A social story is a visual aid for children on the Autism Spectrum. We have worked very hard on a custom story, specific to Primary Care, please click on link below to read the whole Story.
The Social Story
Children learn with all of their senses – we always explain what we are going to do in ‘kid friendly’ words, then show them the tools we will be using and often demonstrate on their finger what it may feel like on their tooth. They can also touch and smell the various materials so they become less daunting. We move at the child’s pace so as not to frighten him or her with unexpected noises.
Praise for a job well done goes a lot further than focusing on a negative behavior. To encourage a behavior we want, we will say things like, “Good job holding your hands on your tummy,” or “You are so great at opening your mouth wide so I can see!”
Changing the level of our voices, or the volume or the tone can have a huge impact on a child’s behavior. For example, if a child is screaming in protest, a low whisper in their ear can often trigger silence because he or she really wants to hear what you have to say. A calm, soothing voice gives the child confidence that they are safe.
Body language and eye contact can have a powerful effect on children’s behavior. A child will try to please the adult by matching his or her behavior to a conducive expression on the adult’s face.
Complimenting children on their shoes, hair clips or clothing, or asking them about their day at school or discussing their pets at home, begins to develop a rapport with the doctor. Then, it is easier to introduce new things because we are not strangers to them anymore. Also, something that may be even a little bit unpleasant is ignored by the child because he or she is engaged with pleasing the doctor or storytelling.
An older sibling or even a twin can be a perfect role model to how one is supposed to behave at a dental visit. We may invite siblings back to demonstrate how they sit still and open their mouth.

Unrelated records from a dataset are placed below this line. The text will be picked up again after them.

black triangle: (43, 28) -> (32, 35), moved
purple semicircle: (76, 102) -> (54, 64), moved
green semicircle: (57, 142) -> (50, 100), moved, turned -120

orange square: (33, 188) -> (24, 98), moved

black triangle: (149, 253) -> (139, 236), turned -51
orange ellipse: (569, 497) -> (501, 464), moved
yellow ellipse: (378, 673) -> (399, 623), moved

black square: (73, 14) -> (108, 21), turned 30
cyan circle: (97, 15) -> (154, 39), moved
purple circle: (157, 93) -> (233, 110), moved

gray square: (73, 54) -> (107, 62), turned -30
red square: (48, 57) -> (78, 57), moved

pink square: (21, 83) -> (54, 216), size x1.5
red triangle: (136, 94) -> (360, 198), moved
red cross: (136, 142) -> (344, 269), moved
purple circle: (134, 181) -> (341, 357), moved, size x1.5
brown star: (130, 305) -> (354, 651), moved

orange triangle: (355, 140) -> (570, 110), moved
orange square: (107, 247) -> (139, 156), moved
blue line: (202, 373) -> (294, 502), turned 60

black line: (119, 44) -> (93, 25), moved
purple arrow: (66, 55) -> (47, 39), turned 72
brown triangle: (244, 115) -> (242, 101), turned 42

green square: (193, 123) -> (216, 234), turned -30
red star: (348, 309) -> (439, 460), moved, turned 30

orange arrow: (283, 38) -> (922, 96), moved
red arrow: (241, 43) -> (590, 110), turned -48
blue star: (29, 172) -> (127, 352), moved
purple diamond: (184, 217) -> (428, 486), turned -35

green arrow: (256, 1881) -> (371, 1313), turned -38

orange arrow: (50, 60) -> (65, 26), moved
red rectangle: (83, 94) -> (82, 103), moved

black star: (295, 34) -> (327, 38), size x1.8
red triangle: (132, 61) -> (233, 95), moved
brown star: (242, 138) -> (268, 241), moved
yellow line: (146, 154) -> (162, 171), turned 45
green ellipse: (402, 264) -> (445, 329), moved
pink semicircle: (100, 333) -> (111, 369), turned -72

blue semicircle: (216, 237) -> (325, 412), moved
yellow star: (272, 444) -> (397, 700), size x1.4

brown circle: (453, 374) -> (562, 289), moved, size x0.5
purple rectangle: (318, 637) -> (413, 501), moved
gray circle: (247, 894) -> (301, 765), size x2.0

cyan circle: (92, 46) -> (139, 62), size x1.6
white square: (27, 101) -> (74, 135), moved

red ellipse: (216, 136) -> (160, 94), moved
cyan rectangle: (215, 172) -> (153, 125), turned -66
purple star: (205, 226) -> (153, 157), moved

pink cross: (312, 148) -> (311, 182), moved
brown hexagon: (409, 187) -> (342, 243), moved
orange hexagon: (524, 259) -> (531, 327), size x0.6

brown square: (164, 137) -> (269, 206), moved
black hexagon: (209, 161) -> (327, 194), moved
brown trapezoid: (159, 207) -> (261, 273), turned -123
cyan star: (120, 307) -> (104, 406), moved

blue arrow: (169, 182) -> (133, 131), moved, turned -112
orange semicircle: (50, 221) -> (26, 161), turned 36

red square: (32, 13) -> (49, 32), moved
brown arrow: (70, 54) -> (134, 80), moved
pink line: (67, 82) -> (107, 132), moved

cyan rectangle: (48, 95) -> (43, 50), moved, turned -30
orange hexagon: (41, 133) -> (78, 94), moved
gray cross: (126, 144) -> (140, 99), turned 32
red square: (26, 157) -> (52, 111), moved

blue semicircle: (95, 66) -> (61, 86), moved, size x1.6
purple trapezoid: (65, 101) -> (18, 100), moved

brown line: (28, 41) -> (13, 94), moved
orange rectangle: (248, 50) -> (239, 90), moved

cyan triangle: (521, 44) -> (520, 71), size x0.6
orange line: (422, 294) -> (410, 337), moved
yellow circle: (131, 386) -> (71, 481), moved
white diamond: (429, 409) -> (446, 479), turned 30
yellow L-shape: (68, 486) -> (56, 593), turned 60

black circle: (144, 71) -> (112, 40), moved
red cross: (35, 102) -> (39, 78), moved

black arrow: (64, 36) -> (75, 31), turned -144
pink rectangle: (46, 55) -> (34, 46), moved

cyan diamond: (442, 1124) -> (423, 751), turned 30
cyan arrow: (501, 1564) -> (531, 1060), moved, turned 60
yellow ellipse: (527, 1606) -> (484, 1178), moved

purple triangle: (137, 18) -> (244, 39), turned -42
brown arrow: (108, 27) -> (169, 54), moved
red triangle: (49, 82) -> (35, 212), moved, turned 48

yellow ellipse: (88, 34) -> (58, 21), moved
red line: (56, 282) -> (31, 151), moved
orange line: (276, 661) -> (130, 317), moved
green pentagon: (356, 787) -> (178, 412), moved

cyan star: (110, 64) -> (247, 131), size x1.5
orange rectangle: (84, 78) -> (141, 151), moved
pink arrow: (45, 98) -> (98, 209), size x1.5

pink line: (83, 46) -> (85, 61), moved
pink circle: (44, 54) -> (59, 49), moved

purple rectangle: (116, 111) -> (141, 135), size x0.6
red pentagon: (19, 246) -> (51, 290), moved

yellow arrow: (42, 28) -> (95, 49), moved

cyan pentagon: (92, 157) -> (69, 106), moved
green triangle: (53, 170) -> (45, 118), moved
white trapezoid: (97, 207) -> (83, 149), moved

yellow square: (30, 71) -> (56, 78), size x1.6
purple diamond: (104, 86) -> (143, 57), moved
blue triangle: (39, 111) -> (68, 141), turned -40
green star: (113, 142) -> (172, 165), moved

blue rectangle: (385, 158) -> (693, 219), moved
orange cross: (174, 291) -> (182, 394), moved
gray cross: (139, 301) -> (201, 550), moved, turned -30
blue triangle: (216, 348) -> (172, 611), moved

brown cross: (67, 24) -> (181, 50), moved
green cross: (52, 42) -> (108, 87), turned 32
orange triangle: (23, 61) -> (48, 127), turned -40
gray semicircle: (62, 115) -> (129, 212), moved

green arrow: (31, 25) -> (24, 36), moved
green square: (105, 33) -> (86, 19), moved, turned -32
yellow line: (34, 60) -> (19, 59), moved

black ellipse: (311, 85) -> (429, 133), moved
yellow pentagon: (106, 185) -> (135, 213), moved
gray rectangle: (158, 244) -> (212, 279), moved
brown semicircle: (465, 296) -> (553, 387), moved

We may also ask siblings to sit together in the dental chair – to alleviate fear of the unknown.
Children are not born with dental fear. However, they can have fear of the unknown, fear from their parents’ stories and previous experiences and fear from their own previous experience in a doctor setting. We aim to discover each child’s specific needs and adapt our approach so he or she is most comfortable. Some children perform better with their parents present and others benefit from independence from their parents.
We are happy for parents to accompany their children into the treatment area, particularly if your child is new to us, is very young or has certain medical conditions. We encourage parents to allow their children to explore and gain independence as their relationship with us grows.